WHAT THIS TASK INVOLVES: A precise copy of the data is required, with every picture left out.

INFORMATION GIVEN:
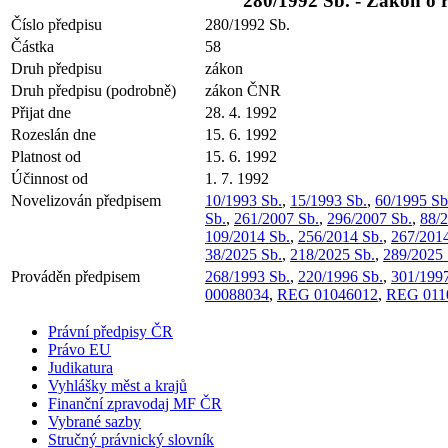
280/1992 Sb. - Zákon o 
Číslo předpisu
280/1992 Sb.
Částka
58
Druh předpisu
zákon
Druh předpisu (podrobně)
zákon ČNR
Přijat dne
28. 4. 1992
Rozeslán dne
15. 6. 1992
Platnost od
15. 6. 1992
Účinnost od
1. 7. 1992
Novelizován předpisem
10/1993 Sb.
,
15/1993 Sb.
,
60/1995 Sb
Sb.
,
261/2007 Sb.
,
296/2007 Sb.
,
88/2
109/2014 Sb.
,
256/2014 Sb.
,
267/2014
38/2025 Sb.
,
218/2025 Sb.
,
289/2025 
Prováděn předpisem
268/1993 Sb.
,
220/1996 Sb.
,
301/1997
00088034
,
REG 01046012
,
REG 011
Právní předpisy ČR
Právo EU
Judikatura
Vyhlášky měst a krajů
Finanční zpravodaj MF ČR
Vybrané sazby
Stručný právnický slovník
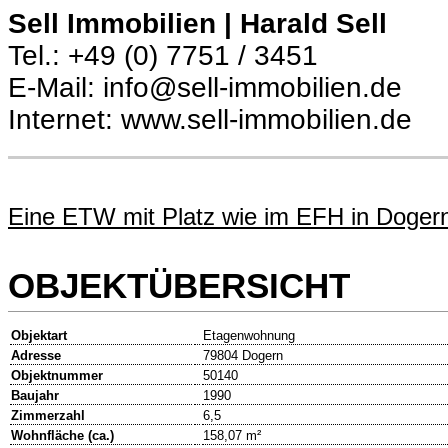
Sell Immobilien | Harald Sell
Tel.: +49 (0) 7751 / 3451
E-Mail: info@sell-immobilien.de
Internet: www.sell-immobilien.de
Eine ETW mit Platz wie im EFH in Doger
OBJEKTÜBERSICHT
Objektart
Etagenwohnung
Adresse
79804 Dogern
Objektnummer
50140
Baujahr
1990
Zimmerzahl
6,5
Wohnfläche (ca.)
158,07 m²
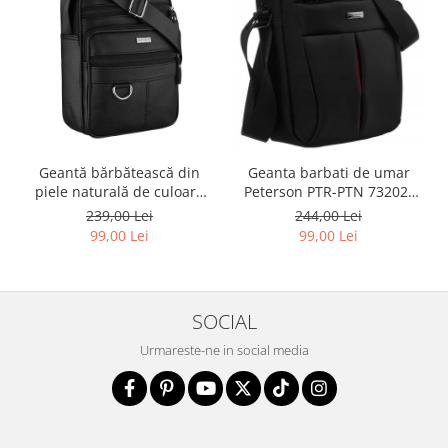
Geantă bărbătească din
Geanta barbati de umar
piele naturală de culoare
Peterson PTR-PTN 73202-
neagră - Rovicky PTR-R-ST7-
7738 BL
239,00 Lei
244,00 Lei
01-7571-BLACK
99,00 Lei
99,00 Lei
SOCIAL
Urmareste-ne in social media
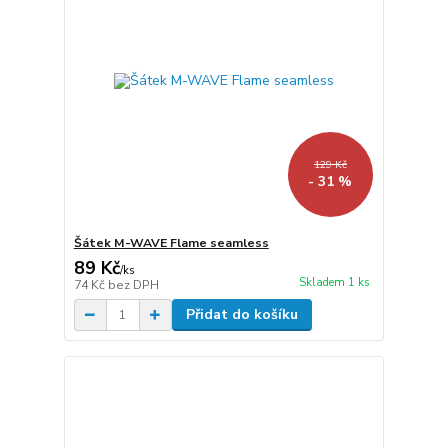
129 Kč
- 31 %
Šátek M-WAVE Flame seamless
89 Kč
/
ks
Skladem 1 ks
74 Kč
bez DPH
Přidat do košíku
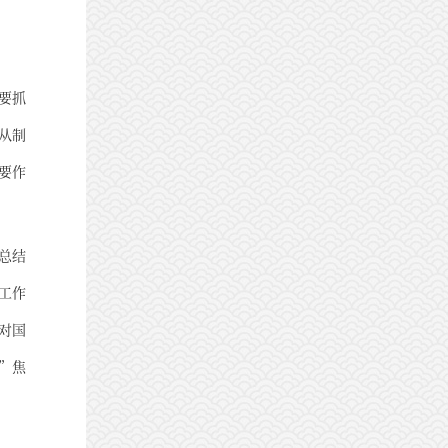
要抓
从制
要作
总结
工作
对国
”焦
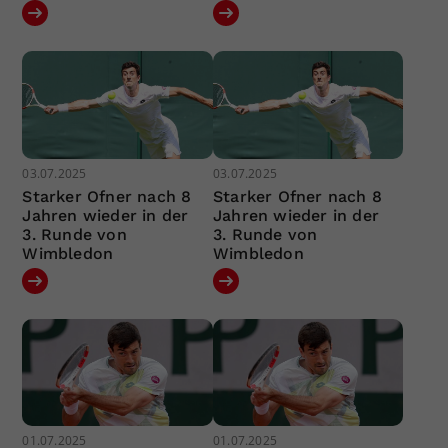
03.07.2025
03.07.2025
Starker Ofner nach 8
Starker Ofner nach 8
Jahren wieder in der
Jahren wieder in der
3. Runde von
3. Runde von
Wimbledon
Wimbledon
01.07.2025
01.07.2025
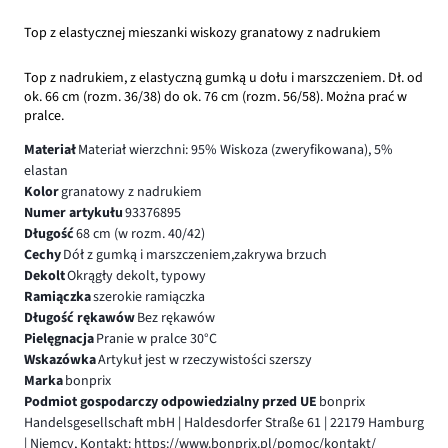
Top z elastycznej mieszanki wiskozy granatowy z nadrukiem
Top z nadrukiem, z elastyczną gumką u dołu i marszczeniem. Dł. od
ok. 66 cm (rozm. 36/38) do ok. 76 cm (rozm. 56/58). Można prać w
pralce.
Materiał
Materiał wierzchni: 95% Wiskoza (zweryfikowana), 5%
elastan
Kolor
granatowy z nadrukiem
Numer artykułu
93376895
Długość
68 cm (w rozm. 40/42)
Cechy
Dół z gumką i marszczeniem,zakrywa brzuch
Dekolt
Okrągły dekolt, typowy
Ramiączka
szerokie ramiączka
Długość rękawów
Bez rękawów
Pielęgnacja
Pranie w pralce 30°C
Wskazówka
Artykuł jest w rzeczywistości szerszy
Marka
bonprix
Podmiot gospodarczy odpowiedzialny przed UE
bonprix
Handelsgesellschaft mbH | Haldesdorfer Straße 61 | 22179 Hamburg
| Niemcy, Kontakt: https://www.bonprix.pl/pomoc/kontakt/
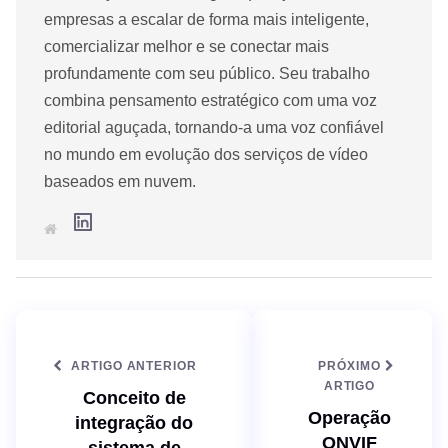
empresas a escalar de forma mais inteligente,
comercializar melhor e se conectar mais
profundamente com seu público. Seu trabalho
combina pensamento estratégico com uma voz
editorial aguçada, tornando-a uma voz confiável
no mundo em evolução dos serviços de vídeo
baseados em nuvem.
L
S
i
i
n
t
k
e
e
d
I
n
ARTIGO ANTERIOR
PRÓXIMO
ARTIGO
Conceito de
Operação
integração do
ONVIF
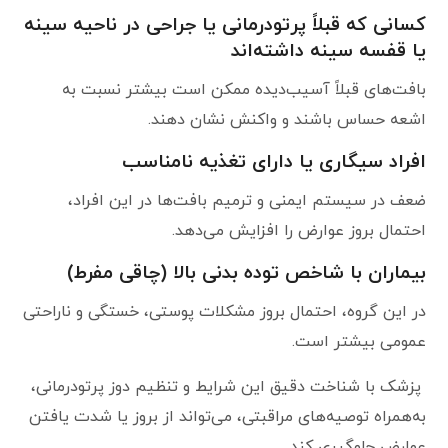
کسانی که قبلاً پرتودرمانی یا جراحی در ناحیه سینه
یا قفسه سینه داشته‌اند
بافت‌های قبلاً آسیب‌دیده ممکن است بیشتر نسبت به
اشعه حساس باشند و واکنش نشان دهند.
افراد سیگاری یا دارای تغذیه نامناسب
ضعف در سیستم ایمنی و ترمیم بافت‌ها در این افراد،
احتمال بروز عوارض را افزایش می‌دهد.
بیماران با شاخص توده بدنی بالا (چاقی مفرط)
در این گروه، احتمال بروز مشکلات پوستی، خستگی و ناراحتی
عمومی بیشتر است.
پزشک با شناخت دقیق این شرایط و تنظیم دوز پرتودرمانی،
به‌همراه توصیه‌های مراقبتی، می‌تواند از بروز یا شدت یافتن
عوارض جلوگیری کند.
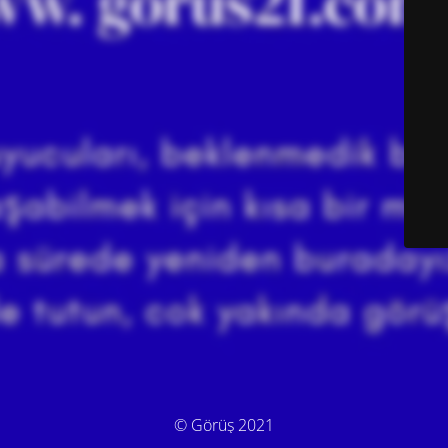
© Görüş 2021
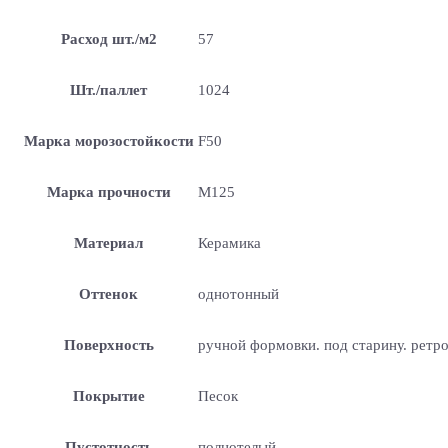
Расход шт./м2
57
Шт./паллет
1024
Марка морозостойкости
F50
Марка прочности
М125
Материал
Керамика
Оттенок
однотонный
Поверхность
ручной формовки. под старину. ретр
Покрытие
Песок
Пустотность
полнотелый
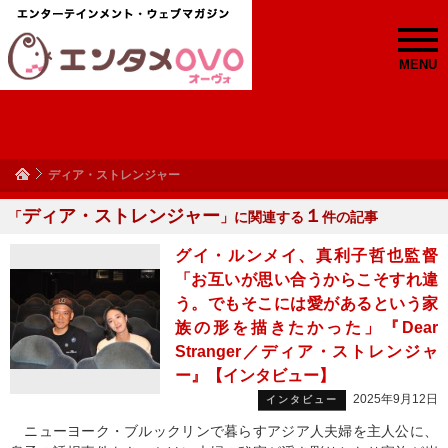
MENU
ディア・ストレンジャー
ディア・ストレンジャー
１
「
」に関連する
件の記事
グイ・ルンメイ、真利子哲也監督
「お互いが思い合うからこそすれ違
う。でもそこには愛があるという家
族の形を描きたかった」『Dear
Stranger／ディア・ストレンジャ
ー』【インタビュー】
2025年9月12日
インタビュー
ニューヨーク・ブルックリンで暮らすアジア人夫婦を主人公に、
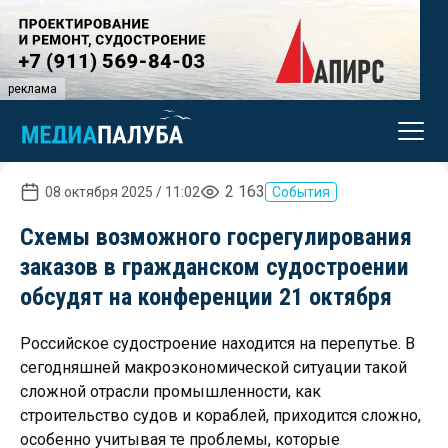
реклама
2 163
08 октября 2025 / 11:02
События
Схемы возможного госрегулирования
заказов в гражданском судостроении
обсудят на конференции 21 октября
Российское судостроение находится на перепутье. В
сегодняшней макроэкономической ситуации такой
сложной отрасли промышленности, как
строительство судов и кораблей, приходится сложно,
особенно учитывая те проблемы, которые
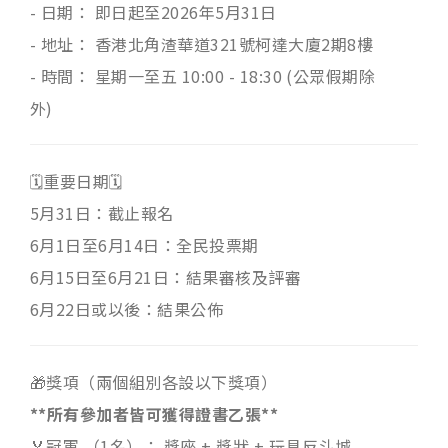
- 日期： 即日起至2026年5月31日
- 地址： 香港北角渣華道321號柯達大廈2期8樓
- 時間： 星期一至五 10:00 - 18:30 (公眾假期除
外)
🗓️重要日期🗓️
5月31日：截止報名
6月1日至6月14日：全民投票期
6月15日至6月21日：結果審核及評審
6月22日或以後：結果公佈
🎁獎項（兩個組別各設以下獎項）
**所有參加者皆可獲得證書乙張**
🏅冠軍 （1名）： 獎座 + 獎狀 + 玩具反斗城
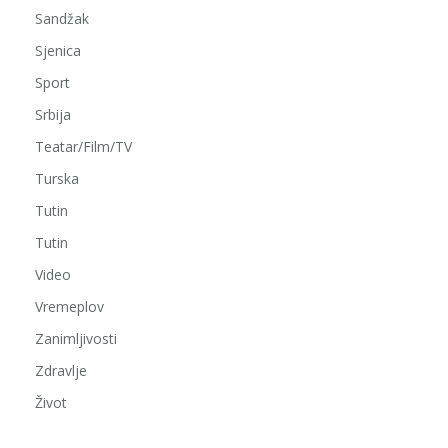
Sandžak
Sjenica
Sport
Srbija
Teatar/Film/TV
Turska
Tutin
Tutin
Video
Vremeplov
Zanimljivosti
Zdravlje
Život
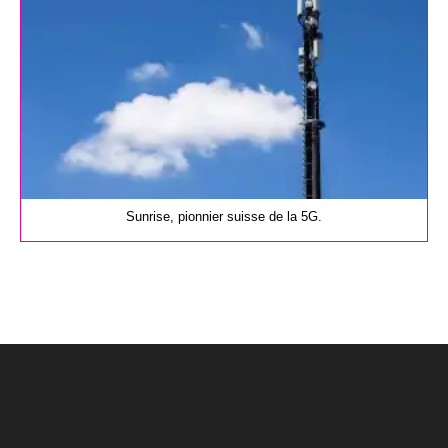
Sunrise, pionnier suisse de la 5G.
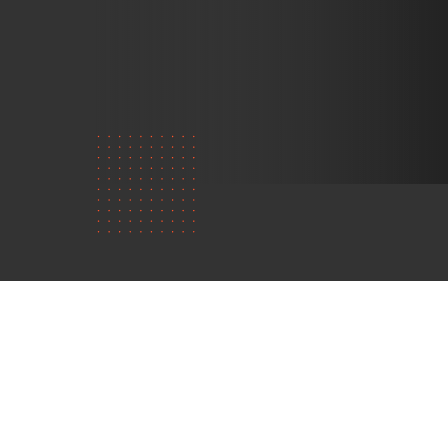
Kdo
jsme?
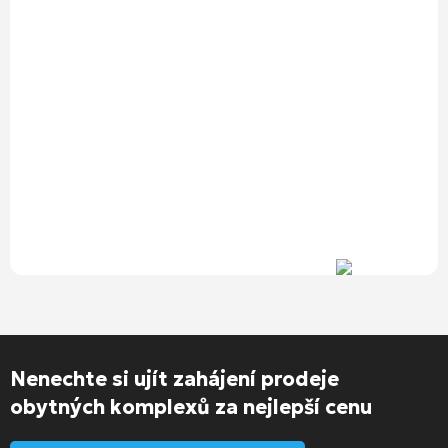
Nenechte si ujít zahájení prodeje
obytných komplexů za nejlepší cenu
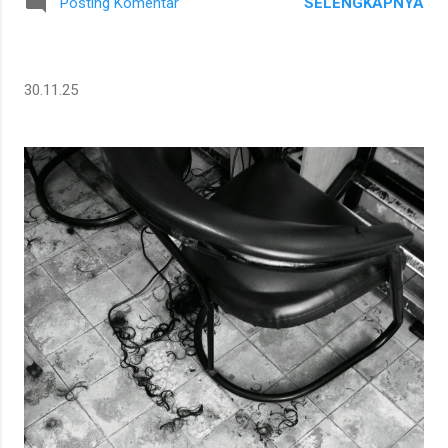
SELENGKAPNYA
Posting Komentar
30.11.25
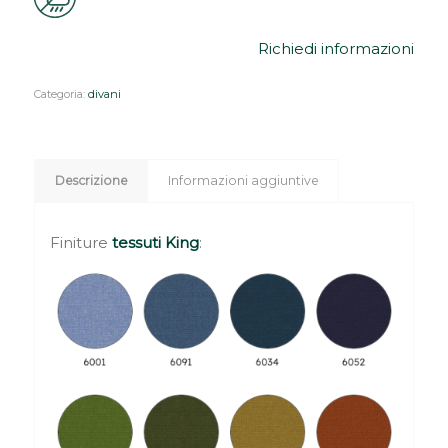
Richiedi informazioni
Categoria:
divani
Descrizione
Informazioni aggiuntive
Finiture
tessuti King
:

OUTPUT FOR THIS EXERCISE:
280/1992 Sb. - Zákon o 
Číslo předpisu
280/1992 Sb.
Částka
58
Druh předpisu
zákon
Druh předpisu (podrobně)
zákon ČNR
Přijat dne
28. 4. 1992
Rozeslán dne
15. 6. 1992
Platnost od
15. 6. 1992
Účinnost od
1. 7. 1992
Novelizován předpisem
10/1993 Sb.
,
15/1993 Sb.
,
60/1995 Sb
Sb.
,
261/2007 Sb.
,
296/2007 Sb.
,
88/2
109/2014 Sb.
,
256/2014 Sb.
,
267/2014
38/2025 Sb.
,
218/2025 Sb.
,
289/2025 
Prováděn předpisem
268/1993 Sb.
,
220/1996 Sb.
,
301/1997
00088034
,
REG 01046012
,
REG 011
Právní předpisy ČR
Právo EU
Judikatura
Vyhlášky měst a krajů
Finanční zpravodaj MF ČR
Vybrané sazby
Stručný právnický slovník
Sell Immobilien | Harald Sell
Tel.: +49 (0) 7751 / 3451
E-Mail: info@sell-immobilien.de
Internet: www.sell-immobilien.de
Eine ETW mit Platz wie im EFH in Doger
OBJEKTÜBERSICHT
Objektart
Etagenwohnung
Adresse
79804 Dogern
Objektnummer
50140
Baujahr
1990
Zimmerzahl
6,5
Wohnfläche (ca.)
158,07 m²
Geantă bărbătească din
Geanta barbati de umar
piele naturală de culoare
Peterson PTR-PTN 73202-
neagră - Rovicky PTR-R-ST7-
7738 BL
239,00 Lei
244,00 Lei
01-7571-BLACK
99,00 Lei
99,00 Lei
SOCIAL
Urmareste-ne in social media
129 Kč
- 31 %
Šátek M-WAVE Flame seamless
89 Kč
/
ks
Skladem 1 ks
74 Kč
bez DPH
Přidat do košíku
要抓
从制
要作
总结
工作
对国
”焦
03.07.2025
03.07.2025
Starker Ofner nach 8
Starker Ofner nach 8
Jahren wieder in der
Jahren wieder in der
3. Runde von
3. Runde von
Wimbledon
Wimbledon
01.07.2025
01.07.2025
Top z elastycznej mieszanki wiskozy granatowy z nadrukiem
Top z nadrukiem, z elastyczną gumką u dołu i marszczeniem. Dł. od
ok. 66 cm (rozm. 36/38) do ok. 76 cm (rozm. 56/58). Można prać w
pralce.
Materiał
Materiał wierzchni: 95% Wiskoza (zweryfikowana), 5%
elastan
Kolor
granatowy z nadrukiem
Numer artykułu
93376895
Długość
68 cm (w rozm. 40/42)
Cechy
Dół z gumką i marszczeniem,zakrywa brzuch
Dekolt
Okrągły dekolt, typowy
Ramiączka
szerokie ramiączka
Długość rękawów
Bez rękawów
Pielęgnacja
Pranie w pralce 30°C
Wskazówka
Artykuł jest w rzeczywistości szerszy
Marka
bonprix
Podmiot gospodarczy odpowiedzialny przed UE
bonprix
Handelsgesellschaft mbH | Haldesdorfer Straße 61 | 22179 Hamburg
| Niemcy, Kontakt: https://www.bonprix.pl/pomoc/kontakt/
empresas a escalar de forma mais inteligente,
comercializar melhor e se conectar mais
profundamente com seu público. Seu trabalho
combina pensamento estratégico com uma voz
editorial aguçada, tornando-a uma voz confiável
no mundo em evolução dos serviços de vídeo
baseados em nuvem.
L
S
i
i
n
t
k
e
e
d
I
n
ARTIGO ANTERIOR
PRÓXIMO
ARTIGO
Conceito de
Operação
integração do
ONVIF
کسانی که قبلاً پرتودرمانی یا جراحی در ناحیه سینه
یا قفسه سینه داشته‌اند
بافت‌های قبلاً آسیب‌دیده ممکن است بیشتر نسبت به
اشعه حساس باشند و واکنش نشان دهند.
افراد سیگاری یا دارای تغذیه نامناسب
ضعف در سیستم ایمنی و ترمیم بافت‌ها در این افراد،
احتمال بروز عوارض را افزایش می‌دهد.
بیماران با شاخص توده بدنی بالا (چاقی مفرط)
در این گروه، احتمال بروز مشکلات پوستی، خستگی و ناراحتی
عمومی بیشتر است.
پزشک با شناخت دقیق این شرایط و تنظیم دوز پرتودرمانی،
به‌همراه توصیه‌های مراقبتی، می‌تواند از بروز یا شدت یافتن
عوارض جلوگیری کند.
© Görüş 2021
Расход шт./м2
57
Шт./паллет
1024
Марка морозостойкости
F50
Марка прочности
М125
Материал
Керамика
Оттенок
однотонный
Поверхность
ручной формовки. под старину. ретр
Покрытие
Песок
Пустотность
полнотелый
MENU
ディア・ストレンジャー
ディア・ストレンジャー
１
「
」に関連する
件の記事
グイ・ルンメイ、真利子哲也監督
「お互いが思い合うからこそすれ違
う。でもそこには愛があるという家
族の形を描きたかった」『Dear
Stranger／ディア・ストレンジャ
ー』【インタビュー】
2025年9月12日
インタビュー
ニューヨーク・ブルックリンで暮らすアジア人夫婦を主人公に、
реклама
2 163
08 октября 2025 / 11:02
События
Схемы возможного госрегулирования
заказов в гражданском судостроении
обсудят на конференции 21 октября
Российское судостроение находится на перепутье. В
сегодняшней макроэкономической ситуации такой
сложной отрасли промышленности, как
строительство судов и кораблей, приходится сложно,
особенно учитывая те проблемы, которые
- 日期： 即日起至2026年5月31日
- 地址： 香港北角渣華道321號柯達大廈2期8樓
- 時間： 星期一至五 10:00 - 18:30 (公眾假期除
外)
🗓️重要日期🗓️
5月31日：截止報名
6月1日至6月14日：全民投票期
6月15日至6月21日：結果審核及評審
6月22日或以後：結果公佈
🎁獎項（兩個組別各設以下獎項）
**所有參加者皆可獲得證書乙張**
🏅冠軍 （1名）： 獎座 + 獎狀 + 玩具反斗城
Sandžak
Sjenica
Sport
Srbija
Teatar/Film/TV
Turska
Tutin
Tutin
Video
Vremeplov
Zanimljivosti
Zdravlje
Život
Sunrise, pionnier suisse de la 5G.
Kdo
jsme?
Nenechte si ujít zahájení prodeje
obytných komplexů za nejlepší cenu
SELENGKAPNYA
Posting Komentar
30.11.25
Richiedi informazioni
Categoria:
divani
Descrizione
Informazioni aggiuntive
Finiture
tessuti King
:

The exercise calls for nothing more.